The year 2020 was a different story. The coronavirus pandemic stirred demand for a massive amount of testing. Fulgent jumped into the COVID testing fray, propelling 2020 revenue by almost 1,300% to $421 million. Fulgent's stock price followed suit, growing from $13 in early 2020 to more than $189 at its peak. As has been the case for many pandemic winners, the fall has been steep. Shares are now trading down 60% off their highs.
What do you do after winning the lottery?
As it turns out, Fulgent is a very capable operator, and was able to scale its business to deliver the testing with both high margins and high quality. As a result, a wave of cash has been flowing over the company.
As of the first quarter, Fulgent reported $697 million in cash on its balance sheet. Even though COVID testing volumes are winding down, estimates are Fulgent will close the year with more than $1 billion in cash -- quite the windfall for a year's worth of work.

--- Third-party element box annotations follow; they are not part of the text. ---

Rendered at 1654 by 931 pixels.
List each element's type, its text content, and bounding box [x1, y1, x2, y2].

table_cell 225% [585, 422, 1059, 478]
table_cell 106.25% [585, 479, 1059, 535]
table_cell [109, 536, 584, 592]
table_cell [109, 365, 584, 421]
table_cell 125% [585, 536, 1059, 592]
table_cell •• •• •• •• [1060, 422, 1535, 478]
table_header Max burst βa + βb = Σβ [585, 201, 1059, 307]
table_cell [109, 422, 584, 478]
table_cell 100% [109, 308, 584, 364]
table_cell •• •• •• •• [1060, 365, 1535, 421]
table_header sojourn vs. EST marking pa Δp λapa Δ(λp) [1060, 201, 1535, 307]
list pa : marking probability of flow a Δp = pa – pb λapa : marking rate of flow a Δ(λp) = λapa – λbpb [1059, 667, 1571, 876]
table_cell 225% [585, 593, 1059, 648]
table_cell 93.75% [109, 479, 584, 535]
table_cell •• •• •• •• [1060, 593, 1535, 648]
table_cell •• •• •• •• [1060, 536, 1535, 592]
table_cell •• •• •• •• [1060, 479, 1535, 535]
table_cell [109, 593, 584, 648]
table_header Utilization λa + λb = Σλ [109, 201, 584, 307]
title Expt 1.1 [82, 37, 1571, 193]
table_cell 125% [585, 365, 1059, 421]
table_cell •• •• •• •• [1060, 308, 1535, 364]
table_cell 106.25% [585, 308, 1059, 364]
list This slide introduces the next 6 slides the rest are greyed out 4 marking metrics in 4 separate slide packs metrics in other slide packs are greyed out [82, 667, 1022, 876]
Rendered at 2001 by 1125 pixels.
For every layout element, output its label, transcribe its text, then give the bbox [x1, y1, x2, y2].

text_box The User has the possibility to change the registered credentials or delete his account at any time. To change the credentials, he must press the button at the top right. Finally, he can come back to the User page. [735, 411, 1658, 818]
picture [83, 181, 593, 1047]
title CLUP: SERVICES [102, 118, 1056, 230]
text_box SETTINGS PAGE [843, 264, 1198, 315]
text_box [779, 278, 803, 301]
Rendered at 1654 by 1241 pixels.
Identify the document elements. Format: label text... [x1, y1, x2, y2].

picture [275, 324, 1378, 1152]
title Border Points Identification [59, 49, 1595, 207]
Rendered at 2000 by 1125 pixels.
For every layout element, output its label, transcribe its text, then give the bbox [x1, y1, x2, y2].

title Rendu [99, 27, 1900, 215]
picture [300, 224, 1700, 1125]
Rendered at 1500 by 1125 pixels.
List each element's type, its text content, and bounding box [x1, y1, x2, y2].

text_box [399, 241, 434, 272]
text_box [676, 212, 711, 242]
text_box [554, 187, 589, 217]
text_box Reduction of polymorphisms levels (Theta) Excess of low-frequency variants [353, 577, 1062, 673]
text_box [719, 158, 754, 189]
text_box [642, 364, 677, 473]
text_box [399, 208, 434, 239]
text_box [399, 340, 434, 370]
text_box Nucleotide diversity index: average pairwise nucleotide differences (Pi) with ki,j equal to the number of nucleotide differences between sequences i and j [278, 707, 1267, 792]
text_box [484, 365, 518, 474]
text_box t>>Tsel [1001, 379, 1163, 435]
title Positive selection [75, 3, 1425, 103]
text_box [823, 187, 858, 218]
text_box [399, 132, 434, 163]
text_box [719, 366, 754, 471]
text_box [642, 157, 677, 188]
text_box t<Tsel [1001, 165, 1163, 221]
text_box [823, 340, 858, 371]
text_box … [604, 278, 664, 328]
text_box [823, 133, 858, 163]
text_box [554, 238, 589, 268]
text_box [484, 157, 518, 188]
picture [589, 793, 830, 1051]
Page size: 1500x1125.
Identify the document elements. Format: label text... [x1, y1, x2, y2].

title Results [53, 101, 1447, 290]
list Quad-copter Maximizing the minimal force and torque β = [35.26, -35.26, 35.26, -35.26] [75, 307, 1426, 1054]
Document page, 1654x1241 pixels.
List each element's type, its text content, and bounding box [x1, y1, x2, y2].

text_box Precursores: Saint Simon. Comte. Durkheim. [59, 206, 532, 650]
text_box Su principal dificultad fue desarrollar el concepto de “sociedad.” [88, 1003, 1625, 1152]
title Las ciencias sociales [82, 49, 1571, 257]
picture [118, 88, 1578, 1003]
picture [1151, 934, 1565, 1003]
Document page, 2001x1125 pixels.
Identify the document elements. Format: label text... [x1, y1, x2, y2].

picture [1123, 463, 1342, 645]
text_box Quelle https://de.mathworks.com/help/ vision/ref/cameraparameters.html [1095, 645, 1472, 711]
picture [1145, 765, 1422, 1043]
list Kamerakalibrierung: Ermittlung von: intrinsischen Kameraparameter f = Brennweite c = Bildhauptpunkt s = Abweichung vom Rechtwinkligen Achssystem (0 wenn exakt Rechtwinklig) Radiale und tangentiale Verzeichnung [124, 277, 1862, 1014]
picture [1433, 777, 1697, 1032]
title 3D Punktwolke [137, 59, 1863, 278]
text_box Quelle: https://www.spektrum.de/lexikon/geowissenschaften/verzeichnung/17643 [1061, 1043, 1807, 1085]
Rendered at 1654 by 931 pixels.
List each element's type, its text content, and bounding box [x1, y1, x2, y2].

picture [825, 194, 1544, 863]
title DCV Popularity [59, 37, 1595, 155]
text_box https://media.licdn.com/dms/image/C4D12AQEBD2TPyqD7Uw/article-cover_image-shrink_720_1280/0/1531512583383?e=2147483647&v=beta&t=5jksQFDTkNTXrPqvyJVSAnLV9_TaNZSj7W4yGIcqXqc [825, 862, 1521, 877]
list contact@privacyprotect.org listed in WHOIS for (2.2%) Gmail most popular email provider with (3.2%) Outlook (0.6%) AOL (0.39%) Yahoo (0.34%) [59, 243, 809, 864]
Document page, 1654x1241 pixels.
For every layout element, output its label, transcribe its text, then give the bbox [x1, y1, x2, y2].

Like most people who come into an unexpected fortune, Fulgent needs to think long and hard about how it's going to spend all that money.
One logical answer is for Fulgent to continue investing in its core NGS business. Even with potential clients distracted by COVID, Fulgent's NGS revenue in Q1 was up 115% year over year and 39% sequentially from the fourth quarter. This progress in the core NGS business will undoubtedly be helped by the visibility, relationships, and reputation Fulgent developed over the past year.
Another good area of investment may be international expansion. In 2017, Fulgent formed FF Gene Biotech, a joint venture in China. The venture's focus is to pursue cancer and rare disease genetic testing opportunities in China, which is projected to be a $4.5 billion opportunity by 2030. Fulgent recently announced it would invest an additional $19 million to obtain majority ownership of the joint venture. Other international opportunities will surely come its way.
Another opportunity is to go shopping. The genomics business is full of companies with good ideas and capabilities, but that need more cash to extend the runway until their innovations come to fruition. Fulgent may find itself in a position to buy other biotech companies to widen its product portfolio, acquire technology and talent, and grow its client base. Using M&A could be a way for Fulgent to both accelerate and de-risk its expansion efforts.
The path forward for COVID testing isn't all bad
Thanks to vaccines, COVID testing volume is falling off and creating a cloud of uncertainty around revenue and valuation. However, Fulgent's operational performance during the height of the pandemic led to contracts that will continue as the market shifts to "return" testing for schools and businesses. Additionally, Fulgent was able to use its NGS platform to identify virus variants in California and has secured long-term surveillance contracts with the Centers for Disease Control and Prevention (CDC) for this important work.
What could make this situation less than special?
It appears Fulgent is on a path to replace fleeting COVID testing revenue with long-term NGS revenue. However, the backfill is not likely to be perfectly timed, which could lead to a bumpy ride for investors. The market never likes to see declining revenue. Investors can often confuse uncertainty with risk, so it's likely that additional investors will choose to exit over the coming months, putting continued downward pressure on the stock price.
The riskiest alternative for Fulgent may be to buy another company. It would be easy to make a misstep in an effort to replace revenue. Also, Fulgent doesn't have a long history of making and integrating acquisitions, so anything more than a complementary "tuck-in" could be a real red flag.
For long-term buy-and-hold investors with a tolerance (or Ben Graham-like passion) for special situations, Fulgent may be a winning addition for your portfolio.